▸ **EXERCISE AIM**:
Gather every line in the entries below that contains the string "Testes". Case counts, so match uppercase and lowercase letters exactly.

▸ **TASK INPUT**:
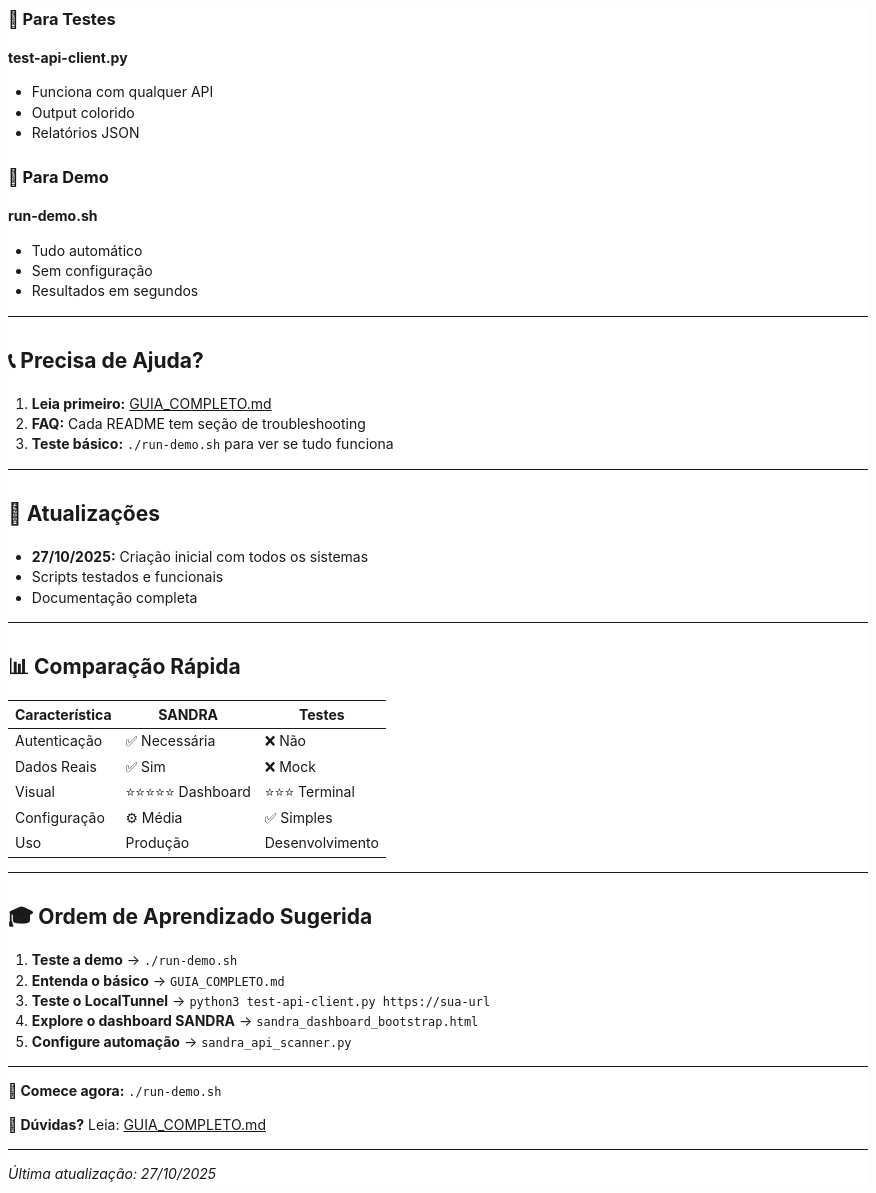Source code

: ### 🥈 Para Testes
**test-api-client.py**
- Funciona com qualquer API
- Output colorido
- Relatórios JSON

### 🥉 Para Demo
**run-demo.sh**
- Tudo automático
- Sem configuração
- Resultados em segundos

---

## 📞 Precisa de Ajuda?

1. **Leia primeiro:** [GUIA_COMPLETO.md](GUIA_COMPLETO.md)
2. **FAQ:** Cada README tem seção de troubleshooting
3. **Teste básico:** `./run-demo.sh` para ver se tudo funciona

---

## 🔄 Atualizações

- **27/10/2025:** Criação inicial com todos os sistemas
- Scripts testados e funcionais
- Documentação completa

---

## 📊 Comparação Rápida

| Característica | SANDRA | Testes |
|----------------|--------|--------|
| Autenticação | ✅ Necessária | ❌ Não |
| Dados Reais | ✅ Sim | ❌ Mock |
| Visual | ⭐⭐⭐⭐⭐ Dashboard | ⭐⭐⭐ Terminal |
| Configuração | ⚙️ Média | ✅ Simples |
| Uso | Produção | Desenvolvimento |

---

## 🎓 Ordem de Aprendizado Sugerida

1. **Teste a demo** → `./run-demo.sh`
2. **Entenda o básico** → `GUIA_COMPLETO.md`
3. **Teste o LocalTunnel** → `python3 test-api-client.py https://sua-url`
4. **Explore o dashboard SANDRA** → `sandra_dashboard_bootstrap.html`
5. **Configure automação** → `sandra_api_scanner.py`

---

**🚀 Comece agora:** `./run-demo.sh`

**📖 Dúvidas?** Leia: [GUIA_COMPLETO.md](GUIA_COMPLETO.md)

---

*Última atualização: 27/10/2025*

---

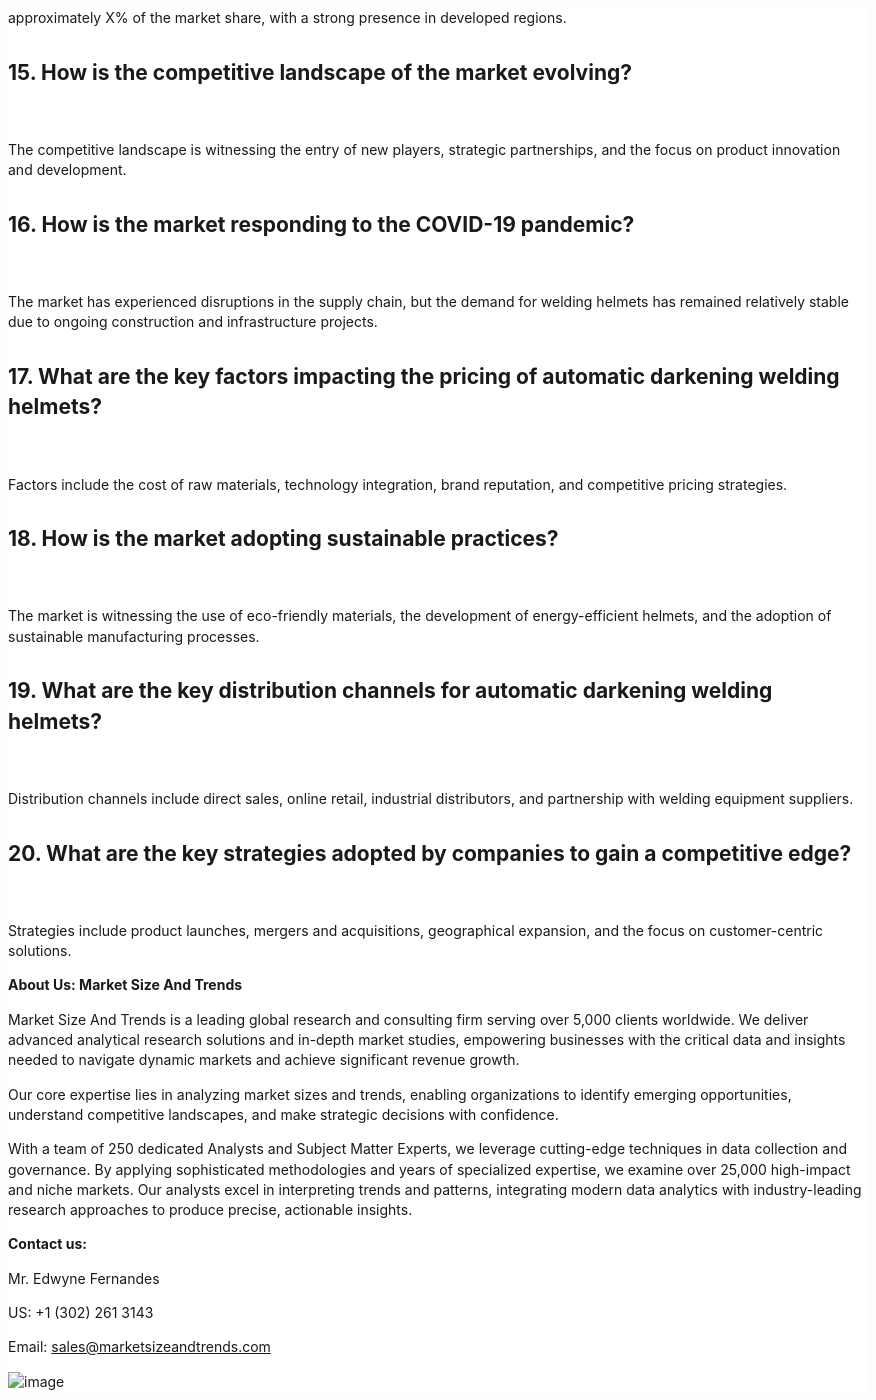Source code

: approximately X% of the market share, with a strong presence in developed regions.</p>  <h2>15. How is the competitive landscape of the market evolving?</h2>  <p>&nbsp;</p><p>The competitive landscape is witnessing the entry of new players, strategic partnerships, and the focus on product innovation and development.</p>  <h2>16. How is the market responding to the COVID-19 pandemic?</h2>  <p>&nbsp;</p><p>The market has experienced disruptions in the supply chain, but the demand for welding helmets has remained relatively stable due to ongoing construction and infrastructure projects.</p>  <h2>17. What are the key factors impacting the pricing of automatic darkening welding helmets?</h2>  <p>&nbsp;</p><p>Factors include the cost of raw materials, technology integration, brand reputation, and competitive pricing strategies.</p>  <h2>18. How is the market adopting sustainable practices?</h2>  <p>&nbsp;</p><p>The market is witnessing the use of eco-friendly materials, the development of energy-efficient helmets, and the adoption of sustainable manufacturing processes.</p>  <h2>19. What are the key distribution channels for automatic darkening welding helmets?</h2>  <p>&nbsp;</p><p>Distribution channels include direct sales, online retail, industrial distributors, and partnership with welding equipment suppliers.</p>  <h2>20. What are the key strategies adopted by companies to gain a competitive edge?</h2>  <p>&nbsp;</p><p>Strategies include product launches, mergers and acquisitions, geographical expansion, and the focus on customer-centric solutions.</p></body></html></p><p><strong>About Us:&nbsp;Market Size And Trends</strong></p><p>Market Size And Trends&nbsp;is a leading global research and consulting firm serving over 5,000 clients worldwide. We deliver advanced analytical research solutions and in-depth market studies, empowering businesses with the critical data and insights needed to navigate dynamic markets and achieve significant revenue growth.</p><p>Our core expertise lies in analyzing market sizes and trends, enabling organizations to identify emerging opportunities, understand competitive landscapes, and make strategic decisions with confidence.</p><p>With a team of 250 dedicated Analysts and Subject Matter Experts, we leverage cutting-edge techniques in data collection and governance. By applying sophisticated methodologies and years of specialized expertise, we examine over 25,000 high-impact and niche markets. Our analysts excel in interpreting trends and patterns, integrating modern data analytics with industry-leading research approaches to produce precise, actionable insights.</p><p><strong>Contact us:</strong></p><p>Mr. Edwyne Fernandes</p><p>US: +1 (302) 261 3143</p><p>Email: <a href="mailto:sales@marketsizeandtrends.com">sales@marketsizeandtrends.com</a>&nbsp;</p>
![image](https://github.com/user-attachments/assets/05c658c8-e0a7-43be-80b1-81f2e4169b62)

▸ **WRITTEN RESPONSE**:
: ### 🥈 Para Testes
| Característica | SANDRA | Testes |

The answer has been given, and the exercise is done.